For migrants who escape torture and starvation at the hands of people traffickers, a "Safe House" in an oasis town offers a rare commodity in Libya: shelter and medical care.
Bani Walid, on the edge of the desert 170 kilometres (110 miles) southeast of the capital Tripoli, is a transit point on the way to the coast and perilous boat journeys across the Mediterranean to Europe.
With the old green flags of Moamer Kadhafi's regime fluttering in the wind, time appears to have stood still in what was one of its last bastions before he was toppled and slain in the 2011 revolution.
The basic housing consists of rooms made of concrete bricks built around a central courtyard in the industrial zone of Bani Walid, a town outside the control of Libya's UN-backed government in Tripoli.
Amara, a 30-year-old from Mali, is one of the lucky ones.
"There were three of us... ," he said, hesitating to hold back the tears before telling of how the other two died of starvation in one of the jails run by trafficking gangs extorting money from desperate migrants.
"We told them we had no money to pay, so they only gave us food one day out of two," said the Malian with a gaunt face behind a full beard.
Seated on a breeze-block, Amara was unable to stand up on legs that bore the scars of eight months of being locked up and tortured.
One of his guards, having given up hope of any ransom being paid and taking pity on Amara, decided to let him go before he ended up the same way as his two companions.

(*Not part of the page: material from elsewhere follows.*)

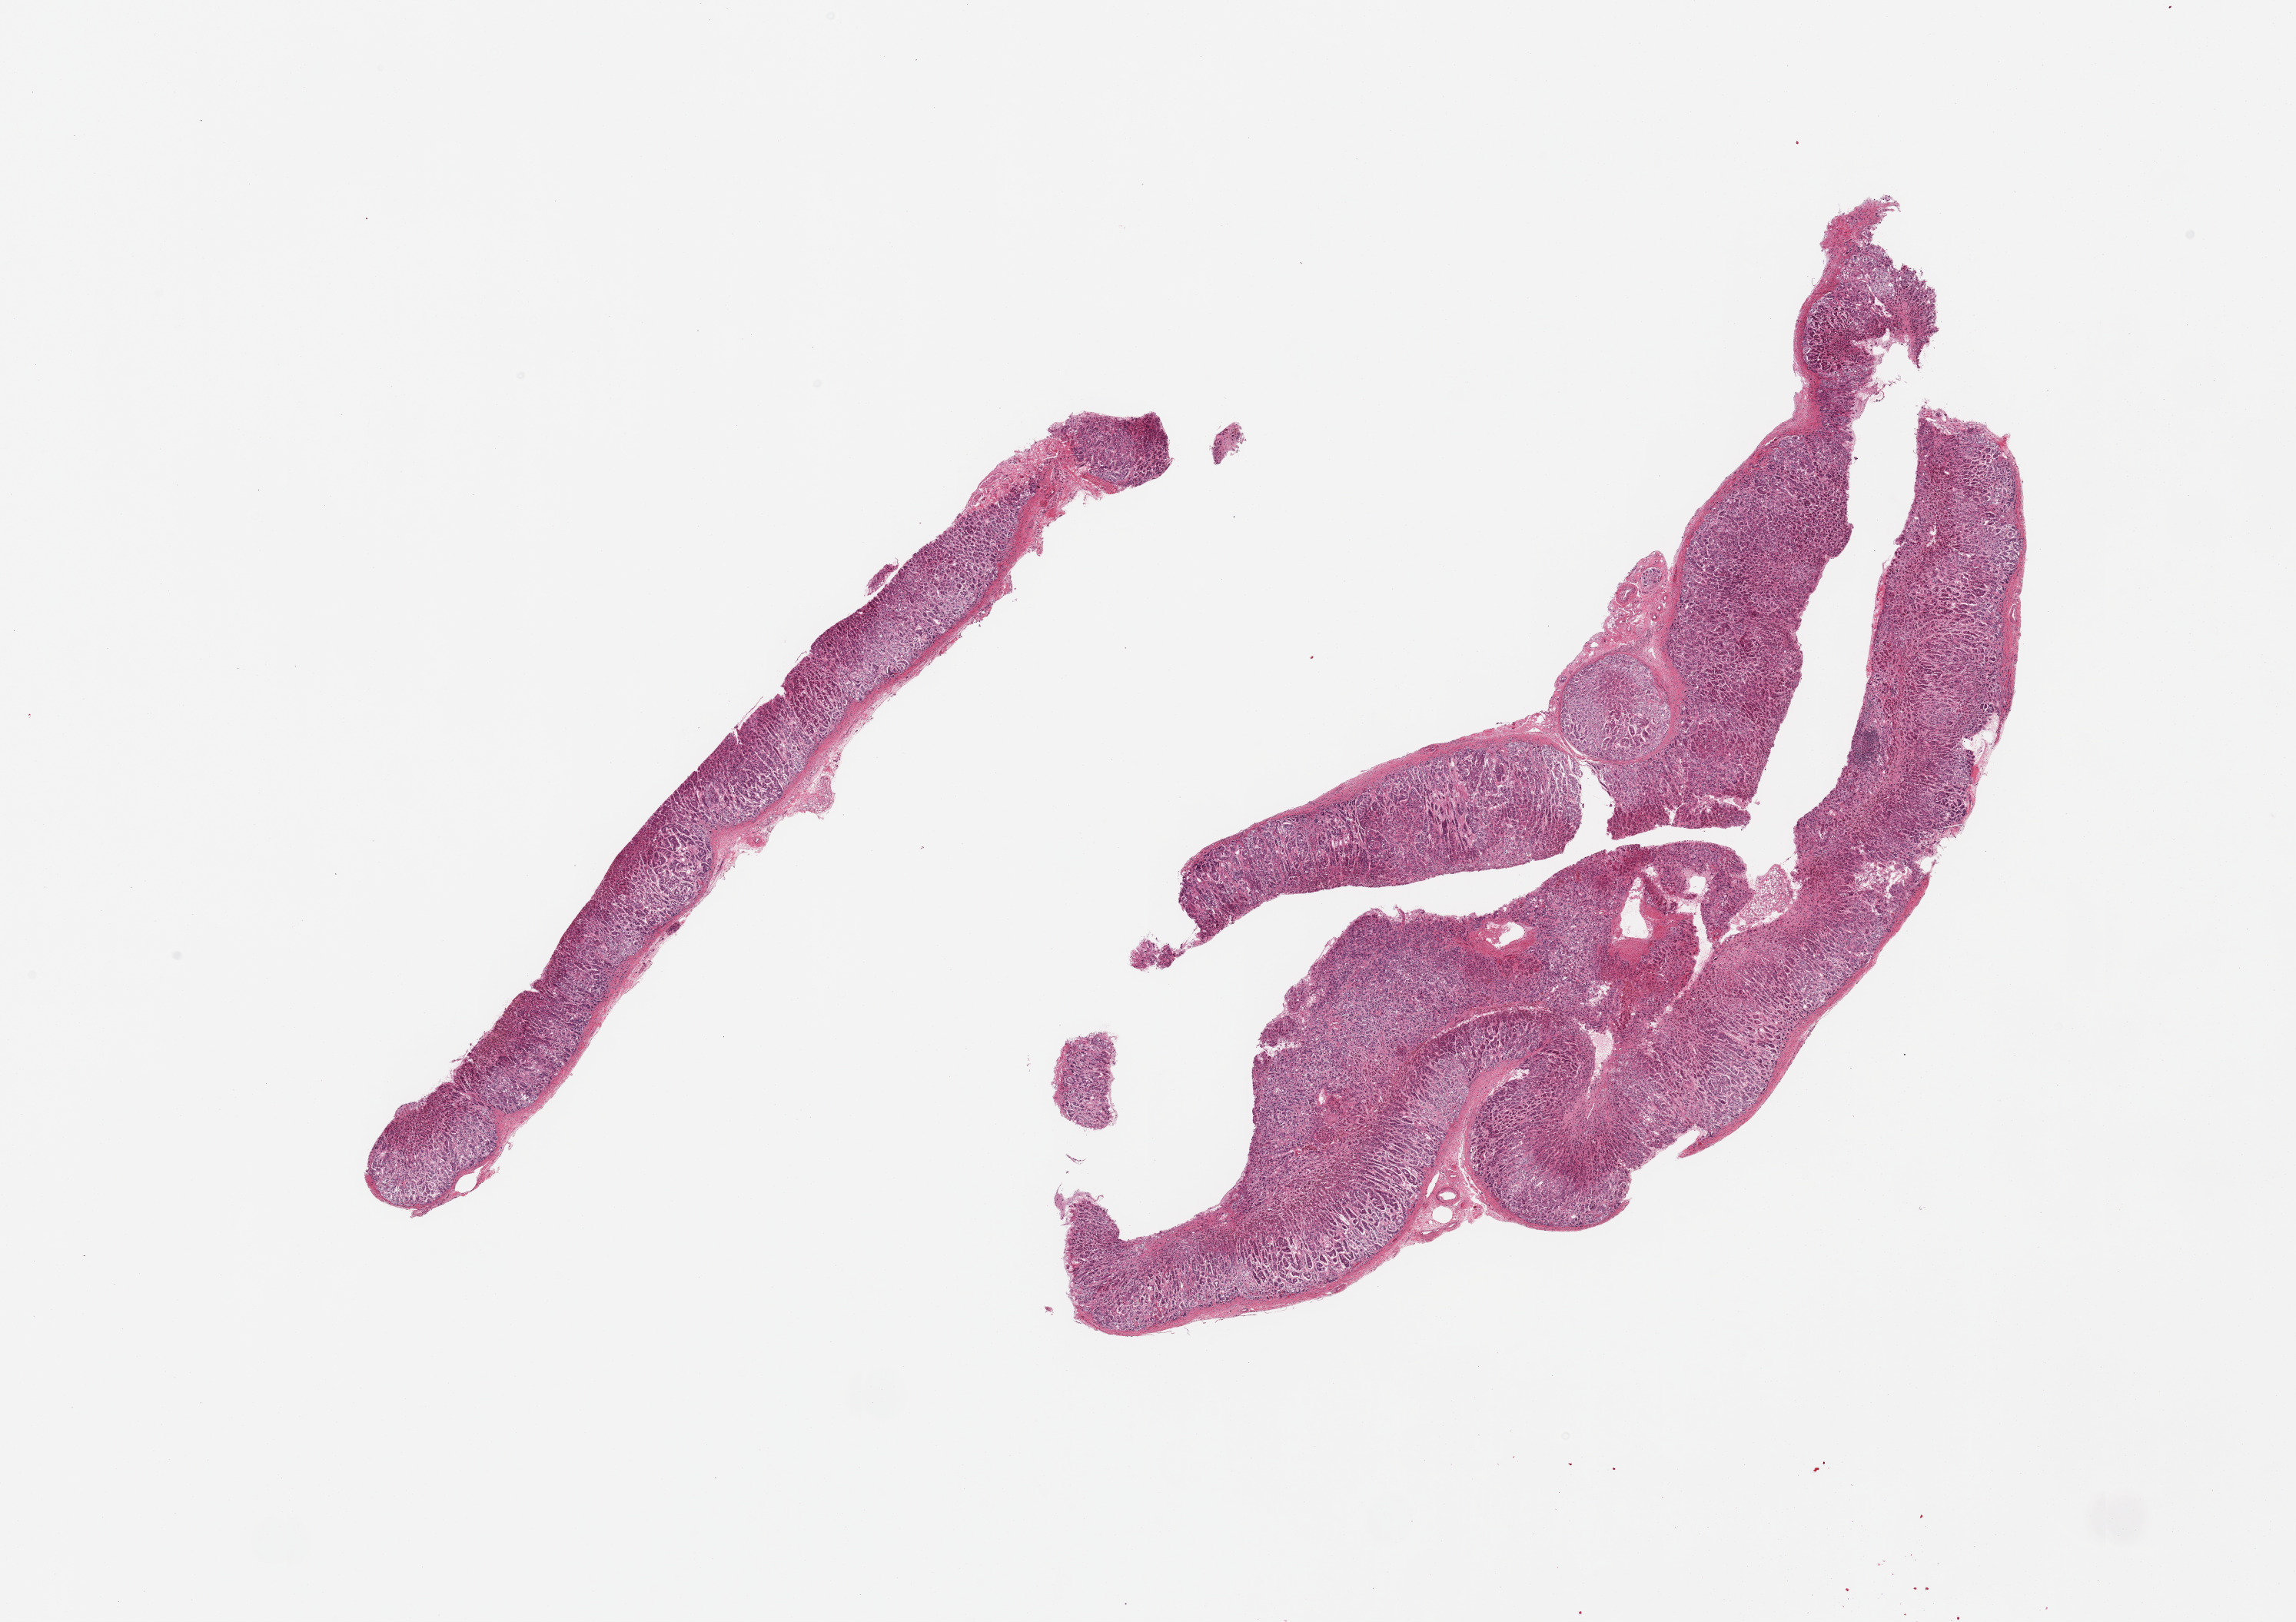
Digitized H&E-stained section, whole scanned area (about 23.6 x 16.7 mm) shown as a low-resolution overview, PAXgene-fixed paraffin-embedded (PFPE) section, section of adrenal gland (target tissue), tissue donor sample. Donor: male.
Review note (as recorded): 2 pieces; well dissected.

According to a local official, Bani Walid numbers around 20 illegal detention centres or gathering points of migrants.
A 28-year-old Nigerian, named Lucky Monday, received treatment from the medical charity Doctors Without Borders (MSF) which makes weekly visits to the shelter appropriately named Safe House.
"I was planning to go to Europe so that I can live a better life, but unfortunately in this country... they can take your life at any moment," he said.
Lucky was kidnapped by a militia who demanded $2,000 to let him go.
"They beat me and destroyed my hand. They beat me morning and night," said the Nigerian with his hand in plaster, whose ordeal lasted three months.
He finally came up with the money after asking his family back home to sell a small plot of land he owned and transferring the funds.
Behind him was a fellow resident with tuberculosis who was spitting blood into a plastic bottle.
"Rasta, that man needs to be isolated, away from the others, until a doctor comes to examine him," said Salah Ghummaidh of a local activists group that runs the refuge housing around 400 migrants.
Rasta Moraba, a 32-year-old from the Ivory Coast, is a founder of the Safe House.
Having arrived in Libya two years ago to work, Rasta came across many migrants robbed of their possessions and left without shelter in the wild by kidnappers.
"I decided I had to do something... and I started to organise things here," with help from local residents, said Rasta.
"I've seen a lot of things here. I've seen people die. They come here very sick" from torture and abuse.
Apart from running the Safe House, the "Association for Peace in Bani Walid" has set aside a two-hectare (five-acre) plot for a cemetery to bury migrants' corpses.
Between 30 and 40 are found in the area every month, said its chairman, Hatem Atawaijir.
"Most have died of hunger, but some of them carry signs of torture," he said.
The cemetery is set in a lunar landscape, an arid plot dotted with black volcanic rocks at the end of a stony track some 15 kilometres out of Bani Walid.
Diggers have carved out one-metre-wide (one-yard-wide) trenches, ready for the next anonymous victims to add to the 400 already buried.
On a visit to the grim scene, Atawaijir could not control his anger over what he termed the indifference of Libyan authorities and the international community.
"Their only concern is to prevent migrants reaching their side of the Mediterranean!" he fumed.